### Reading text:
######

# Chris Cornell



## fretboard (May 31, 2006)

Sept 30 - Orpheum Theatre, Vancouver, BC
Oct 9 - Massey Hall, Toronto, ON

solo acoustic shows


----------



## johnnyshaka (Nov 2, 2014)

Really regret not seeing him the last time he passed through Edmonton on an acoustic tour.


----------



## fretboard (May 31, 2006)

Liked the show much more than I anticipated. The scene was very much more an in-a-living-room vibe rather than a concert with the sit-down crowd, but Chris seemed comfortable with it. Plenty of chatting to the crowd between songs - jokes, stories, his fondness for Toronto. Thank You is the Zep tune, Nothing Compares 2 U is Prince/Sinead, Times are Changing Back is his reworking of the Dylan tune with Cornell lyrics, Threw It All Away is also Dylan. Rusty Cage was done Johnny Cash style. I Am The Highway was in there somewhere - someone yelled it out and he said "You wanna hear that? Ok." There were a few Jesus Christ Pose teases but he said it doesn't lend itself to solo acoustic treatment. He did ask his cello player Bryan to come out and try it, but no chance. Worth the $90.

######

### Dataset:
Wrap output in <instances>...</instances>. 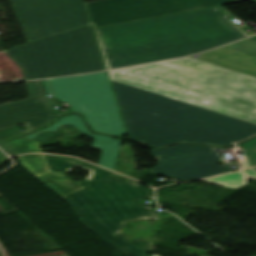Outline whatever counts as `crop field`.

######

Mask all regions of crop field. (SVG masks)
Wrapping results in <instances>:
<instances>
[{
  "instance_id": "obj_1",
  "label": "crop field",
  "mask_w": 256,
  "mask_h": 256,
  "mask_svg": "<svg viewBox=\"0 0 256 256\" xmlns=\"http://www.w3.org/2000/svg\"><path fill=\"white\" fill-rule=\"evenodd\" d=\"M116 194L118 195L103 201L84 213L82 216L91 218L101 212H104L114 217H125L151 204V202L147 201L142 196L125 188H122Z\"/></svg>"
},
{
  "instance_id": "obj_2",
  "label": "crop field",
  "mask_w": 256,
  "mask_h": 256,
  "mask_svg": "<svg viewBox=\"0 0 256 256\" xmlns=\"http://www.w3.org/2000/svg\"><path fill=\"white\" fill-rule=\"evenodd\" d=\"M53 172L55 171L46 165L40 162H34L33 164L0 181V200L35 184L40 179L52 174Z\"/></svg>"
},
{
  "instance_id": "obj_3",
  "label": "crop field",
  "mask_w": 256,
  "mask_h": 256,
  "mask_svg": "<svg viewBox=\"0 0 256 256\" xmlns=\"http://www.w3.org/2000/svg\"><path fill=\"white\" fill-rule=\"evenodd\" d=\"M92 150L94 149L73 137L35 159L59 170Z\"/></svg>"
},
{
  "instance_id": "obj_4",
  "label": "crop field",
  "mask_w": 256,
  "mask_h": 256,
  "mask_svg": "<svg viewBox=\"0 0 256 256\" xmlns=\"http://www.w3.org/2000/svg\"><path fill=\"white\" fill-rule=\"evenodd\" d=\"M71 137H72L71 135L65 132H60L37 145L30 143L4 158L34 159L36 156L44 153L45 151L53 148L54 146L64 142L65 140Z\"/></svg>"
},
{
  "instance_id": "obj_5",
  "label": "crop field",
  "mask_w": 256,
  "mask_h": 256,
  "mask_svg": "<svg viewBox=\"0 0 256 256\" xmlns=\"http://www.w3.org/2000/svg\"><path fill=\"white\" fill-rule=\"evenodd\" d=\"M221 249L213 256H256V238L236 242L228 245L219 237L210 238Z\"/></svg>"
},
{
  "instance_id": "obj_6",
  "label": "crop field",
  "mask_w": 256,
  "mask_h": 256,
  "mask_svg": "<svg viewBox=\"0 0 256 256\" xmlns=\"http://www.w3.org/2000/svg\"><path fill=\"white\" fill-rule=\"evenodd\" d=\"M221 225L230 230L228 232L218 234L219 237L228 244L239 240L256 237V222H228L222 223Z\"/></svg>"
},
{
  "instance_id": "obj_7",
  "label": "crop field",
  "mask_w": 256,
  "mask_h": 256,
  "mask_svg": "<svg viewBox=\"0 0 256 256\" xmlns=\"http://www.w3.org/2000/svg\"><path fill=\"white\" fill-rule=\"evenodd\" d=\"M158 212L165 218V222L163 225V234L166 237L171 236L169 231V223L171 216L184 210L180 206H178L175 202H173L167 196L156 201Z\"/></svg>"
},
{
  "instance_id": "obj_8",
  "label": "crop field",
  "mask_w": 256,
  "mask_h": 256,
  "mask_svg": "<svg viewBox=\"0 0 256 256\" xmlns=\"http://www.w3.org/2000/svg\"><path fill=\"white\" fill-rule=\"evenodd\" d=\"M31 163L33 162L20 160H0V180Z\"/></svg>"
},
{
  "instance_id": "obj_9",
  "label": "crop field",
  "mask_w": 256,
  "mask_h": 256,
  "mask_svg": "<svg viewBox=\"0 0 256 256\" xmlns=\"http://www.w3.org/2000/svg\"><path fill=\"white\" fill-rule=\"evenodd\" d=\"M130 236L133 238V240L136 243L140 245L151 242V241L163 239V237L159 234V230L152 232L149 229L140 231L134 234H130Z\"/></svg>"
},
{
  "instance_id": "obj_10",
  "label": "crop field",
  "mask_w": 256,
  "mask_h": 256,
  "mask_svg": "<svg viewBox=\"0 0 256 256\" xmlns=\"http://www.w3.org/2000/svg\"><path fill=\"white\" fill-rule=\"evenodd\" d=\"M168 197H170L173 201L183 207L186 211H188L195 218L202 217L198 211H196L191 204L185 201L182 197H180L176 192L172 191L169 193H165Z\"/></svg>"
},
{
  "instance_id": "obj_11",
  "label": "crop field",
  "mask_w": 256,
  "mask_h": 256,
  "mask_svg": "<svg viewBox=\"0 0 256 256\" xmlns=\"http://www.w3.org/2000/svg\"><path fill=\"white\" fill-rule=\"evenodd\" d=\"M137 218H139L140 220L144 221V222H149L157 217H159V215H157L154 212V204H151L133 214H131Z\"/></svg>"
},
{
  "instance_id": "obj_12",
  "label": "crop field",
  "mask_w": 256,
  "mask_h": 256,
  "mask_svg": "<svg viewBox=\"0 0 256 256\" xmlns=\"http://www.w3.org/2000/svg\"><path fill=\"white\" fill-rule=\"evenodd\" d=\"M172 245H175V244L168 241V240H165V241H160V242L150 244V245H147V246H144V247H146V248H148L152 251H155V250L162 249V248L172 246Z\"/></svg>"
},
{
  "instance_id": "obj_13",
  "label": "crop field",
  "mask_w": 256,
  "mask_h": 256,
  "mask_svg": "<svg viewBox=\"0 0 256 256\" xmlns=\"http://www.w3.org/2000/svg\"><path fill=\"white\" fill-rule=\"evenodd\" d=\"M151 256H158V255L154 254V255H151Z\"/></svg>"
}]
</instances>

######

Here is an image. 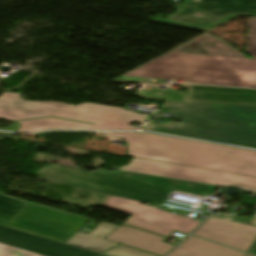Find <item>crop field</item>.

######

### Stated goal:
Write out the Chris Cornell thread word for word, starting at "Liked the show" and ending at "Worth the $90.". The entries aren't needed for anything here.

### Completed task:
Liked the show much more than I anticipated. The scene was very much more an in-a-living-room vibe rather than a concert with the sit-down crowd, but Chris seemed comfortable with it. Plenty of chatting to the crowd between songs - jokes, stories, his fondness for Toronto. Thank You is the Zep tune, Nothing Compares 2 U is Prince/Sinead, Times are Changing Back is his reworking of the Dylan tune with Cornell lyrics, Threw It All Away is also Dylan. Rusty Cage was done Johnny Cash style. I Am The Highway was in there somewhere - someone yelled it out and he said "You wanna hear that? Ok." There were a few Jesus Christ Pose teases but he said it doesn't lend itself to solo acoustic treatment. He did ask his cello player Bryan to come out and try it, but no chance. Worth the $90.